When Attribution Patching Lies: Diagnosis and a Second-Order Correction
Researchers have identified systematic errors in attribution patching, a widely-used gradient-based method for interpreting language model behavior, and developed a Hessian-vector-product correction that eliminates leading-order errors with minimal computational overhead. The work provides practical tools including reliability scores and error bounds, enabling more accurate circuit identification in mechanistic interpretability research across model scales from 124M to 9B parameters.
Attribution patching has become a standard tool in mechanistic interpretability research because it offers a computationally efficient approximation to activation patching, the gold-standard causal metric for understanding which neural network components drive model behavior. However, practitioners have operated with limited understanding of when and why attribution patching fails, creating risk that circuit discoveries rest on flawed causal analysis. This research directly addresses that knowledge gap by diagnosing the source of attribution patching errors and providing actionable corrections.

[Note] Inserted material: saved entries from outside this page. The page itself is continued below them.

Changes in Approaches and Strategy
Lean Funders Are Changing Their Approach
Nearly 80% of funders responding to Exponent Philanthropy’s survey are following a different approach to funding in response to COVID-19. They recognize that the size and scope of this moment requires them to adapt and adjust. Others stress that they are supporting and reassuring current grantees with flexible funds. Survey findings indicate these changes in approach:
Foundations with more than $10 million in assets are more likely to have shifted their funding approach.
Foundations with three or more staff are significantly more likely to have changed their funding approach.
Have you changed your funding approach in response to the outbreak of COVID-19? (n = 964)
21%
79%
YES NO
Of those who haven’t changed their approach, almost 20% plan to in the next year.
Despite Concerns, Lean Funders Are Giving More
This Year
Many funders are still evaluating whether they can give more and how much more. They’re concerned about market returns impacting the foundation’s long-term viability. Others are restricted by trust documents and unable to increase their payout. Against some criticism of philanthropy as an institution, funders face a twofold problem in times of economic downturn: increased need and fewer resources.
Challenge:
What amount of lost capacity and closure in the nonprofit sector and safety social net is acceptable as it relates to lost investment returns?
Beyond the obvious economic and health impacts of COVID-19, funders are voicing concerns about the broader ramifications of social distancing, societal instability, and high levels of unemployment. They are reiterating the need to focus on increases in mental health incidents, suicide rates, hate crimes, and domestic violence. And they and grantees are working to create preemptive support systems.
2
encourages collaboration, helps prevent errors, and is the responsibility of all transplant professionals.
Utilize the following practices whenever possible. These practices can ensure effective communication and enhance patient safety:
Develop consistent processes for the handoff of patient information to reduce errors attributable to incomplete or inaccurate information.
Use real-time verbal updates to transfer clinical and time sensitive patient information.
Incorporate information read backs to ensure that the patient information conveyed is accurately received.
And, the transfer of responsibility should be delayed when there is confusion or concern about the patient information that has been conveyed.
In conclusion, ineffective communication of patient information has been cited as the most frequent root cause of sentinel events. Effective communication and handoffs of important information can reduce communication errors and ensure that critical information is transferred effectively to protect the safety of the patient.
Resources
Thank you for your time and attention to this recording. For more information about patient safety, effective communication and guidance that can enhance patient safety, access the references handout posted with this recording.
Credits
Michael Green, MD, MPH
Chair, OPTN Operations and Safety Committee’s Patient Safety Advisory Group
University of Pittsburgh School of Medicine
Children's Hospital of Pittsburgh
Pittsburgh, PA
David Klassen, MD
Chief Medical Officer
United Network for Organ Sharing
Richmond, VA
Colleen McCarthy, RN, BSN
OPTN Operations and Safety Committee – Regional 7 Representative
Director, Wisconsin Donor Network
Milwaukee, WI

The core contribution reveals that attribution patching's unreliability stems primarily from non-linearities in downstream network layers rather than local curvature effects at patched components. This insight reframes how researchers should think about the approximation quality of gradient-based methods in neural networks. The proposed Hessian-vector-product correction is particularly elegant because it eliminates the dominant error term while remaining computationally feasible—requiring only one additional backward pass rather than the exponentially more expensive requirements of alternatives like Integrated Gradients.
For the interpretability community, this work establishes a methodology for auditing mechanistic interpretability findings. The reliability score for detecting untrustworthy estimates enables researchers to apply targeted computational effort through the proposed Screen-Flag-Fix workflow, improving both accuracy and efficiency. Across evaluations on multiple model families, the multi-step HVP variant matches or exceeds Integrated Gradients accuracy at substantially lower computational cost. This efficiency gain becomes increasingly important as language models scale, where standard methods become prohibitively expensive. The research strengthens the empirical foundation of circuit discovery work, a critical prerequisite for trustworthy interpretability research that informs model safety and alignment efforts.
- →Attribution patching errors stem primarily from downstream non-linearities rather than local curvature, enabling targeted correction strategies.
- →Hessian-vector-product correction eliminates leading-order errors with only one additional backward pass, making second-order improvements feasible at scale.
- →A reliability score enables practitioners to identify and flag untrustworthy attribution estimates before they lead to circuit misidentification.
- →Multi-step HVP variants match or exceed Integrated Gradients accuracy while reducing computational cost significantly across model scales.
- →The Screen-Flag-Fix workflow concentrates computational effort only on components flagged as unreliable, improving efficiency in circuit recovery.